Print the listing below again, exactly. Skip the pictures.
╭─ Data section
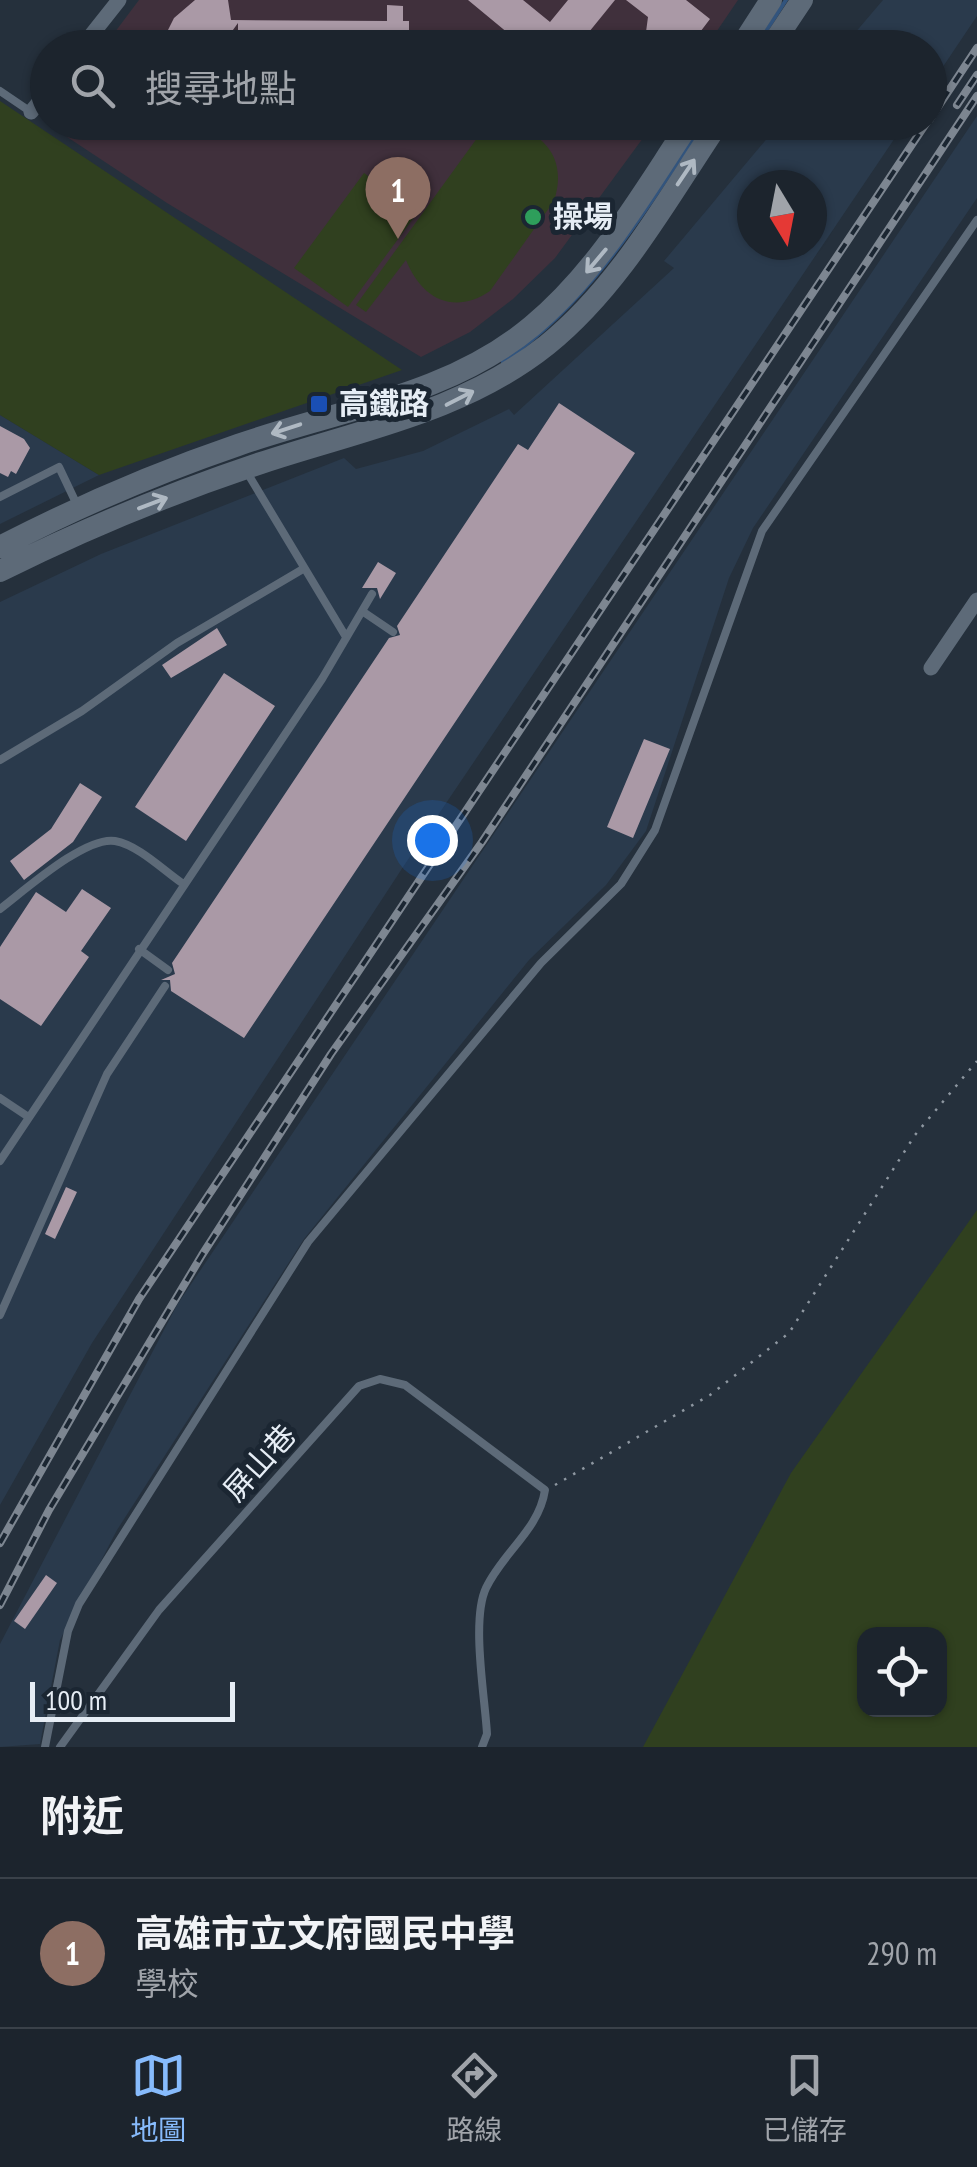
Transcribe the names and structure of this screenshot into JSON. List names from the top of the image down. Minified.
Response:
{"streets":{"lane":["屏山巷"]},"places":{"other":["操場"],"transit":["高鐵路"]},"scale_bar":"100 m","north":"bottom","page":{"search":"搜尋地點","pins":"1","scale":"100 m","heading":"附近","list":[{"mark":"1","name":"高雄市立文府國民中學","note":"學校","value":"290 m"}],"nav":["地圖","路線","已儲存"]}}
╰─
• _Reply_:
Transcribe the names and structure of this screenshot into JSON. List names from the top of the image down. Minified.
Response:
{"streets":{"lane":["屏山巷"]},"places":{"other":["操場"],"transit":["高鐵路"]},"scale_bar":"100 m","north":"bottom","page":{"search":"搜尋地點","pins":"1","scale":"100 m","heading":"附近","list":[{"mark":"1","name":"高雄市立文府國民中學","note":"學校","value":"290 m"}],"nav":["地圖","路線","已儲存"]}}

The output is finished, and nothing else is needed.